One day, I hope to sit street-side in a cafe in Vienna and watch the crowds move by, drinking wine with friends or having Sunday morning coffee with my husband. If I ever have friends again. Or get married. Two big ifs. But at least they are “ifs” again. For years, they were just “what ifs” that we used to chat about in the off-hours from the laboratories. What if we found a cure? What would the world turn back into? Would the previously infected remember their lives as zombies?

But we hadn’t found a cure. What was done to them could not be undone. They were no longer human. A DNA-altering retrovirus of unknown origin had genetically changed them, and over the years had continued to modify them into what they now were: a new species of biped. It had taken millions of years and a dozen or more mutations to form homo sapiens, it had taken only a few months to transform most of us into some base unit of them, and then a few more years for the new traits to appear. And nobody thought we had yet seen the endpoint of the species.

“What we’ve developed is not a cure,” Gunter said at the staff meeting. “It’s not going to undo the genetic modifications that have occurred in the infected individuals. What it will do is kill them. And, in the process, convey an immunity to infection to any surviving people so that we don’t have to worry about a re-infection in the future.

“We’ve managed to aerosolize it as a delivery system and we know from extensive testing that the undead will transmit it to each other by being in close proximity. It works like a virus, so once we get it into a population, it will spread of its own accord, so we don’t have worry about dosing individuals.

“On the plus side, everyone in this facility is now carrying the anti-virus in them, so none of us can be turned should we get bitten. They can still eat us, however,” Gunter said with a quick smile. “On the downside, we have no means of delivering the virus to the infected population, although what’s left of the army command claims to be able to modify artillery shells for that purpose. But we have to get it to them.”

The room stirred with the first half of that realization.

“You infected us without telling us?” Adolf asked.

“Not intentionally. The seals on the exam rooms haven’t been maintained in years. We just assumed they worked. They didn’t, and we kept it quiet to see what happened to avoid a panic.”

“Just like the Americans did when this broke out,” Adolf said, shaking his head.
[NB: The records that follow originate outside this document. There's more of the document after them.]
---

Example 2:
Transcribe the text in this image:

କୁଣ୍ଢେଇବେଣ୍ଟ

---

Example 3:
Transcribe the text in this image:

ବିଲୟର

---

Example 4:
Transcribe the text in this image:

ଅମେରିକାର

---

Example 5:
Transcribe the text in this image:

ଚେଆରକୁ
Gunter ignored him. “The only problem is that we have no means of delivering  it anywhere but here in Austria, which means it will take months, maybe years to travel the globe and spread throughout the infected population. We’ll have zombies somewhere on the globe for as long as their lifespans are.
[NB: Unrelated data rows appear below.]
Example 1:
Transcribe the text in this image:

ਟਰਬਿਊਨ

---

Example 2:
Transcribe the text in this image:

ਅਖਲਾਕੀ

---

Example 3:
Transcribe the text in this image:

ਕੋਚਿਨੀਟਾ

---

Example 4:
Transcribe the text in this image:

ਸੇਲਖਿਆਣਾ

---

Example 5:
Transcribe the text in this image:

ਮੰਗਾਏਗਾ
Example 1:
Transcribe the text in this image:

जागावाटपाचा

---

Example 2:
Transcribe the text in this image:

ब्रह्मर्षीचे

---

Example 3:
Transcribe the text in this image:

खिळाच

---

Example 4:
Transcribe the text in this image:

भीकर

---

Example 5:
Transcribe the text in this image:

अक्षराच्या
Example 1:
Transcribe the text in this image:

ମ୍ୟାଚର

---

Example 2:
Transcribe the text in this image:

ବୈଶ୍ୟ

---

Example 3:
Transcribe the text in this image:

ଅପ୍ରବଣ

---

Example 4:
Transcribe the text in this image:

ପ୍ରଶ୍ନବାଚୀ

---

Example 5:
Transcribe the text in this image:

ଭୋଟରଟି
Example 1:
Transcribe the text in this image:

“And if they mutate into the ability to sexually reproduce, we may have to deal with them for a decade or more. Maybe forever. But one thing is for sure, this anti-virus will kill them.”

“At least in their present state. Who knows what another mutation might bring?” Adolf said.
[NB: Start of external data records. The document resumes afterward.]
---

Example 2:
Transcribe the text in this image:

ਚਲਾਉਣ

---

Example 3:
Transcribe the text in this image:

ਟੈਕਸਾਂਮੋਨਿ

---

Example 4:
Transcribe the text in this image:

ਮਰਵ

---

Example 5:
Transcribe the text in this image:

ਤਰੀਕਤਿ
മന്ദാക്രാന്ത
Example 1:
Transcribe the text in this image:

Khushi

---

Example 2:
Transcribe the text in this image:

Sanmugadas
Adolf had wanted to cure the infected. Instead, his discovery of the virus’ effect on the human genome had led to another lab working on a shut-off switch, an anti-virus that could be inserted into the undead which would kill them. Or, as I liked to think of it, resurrect them back to death. It had taken Adolf a while to accept that his discovery could save humanity. Millions, probably billions, of beings that had once been humans would be consigned to death because of his work.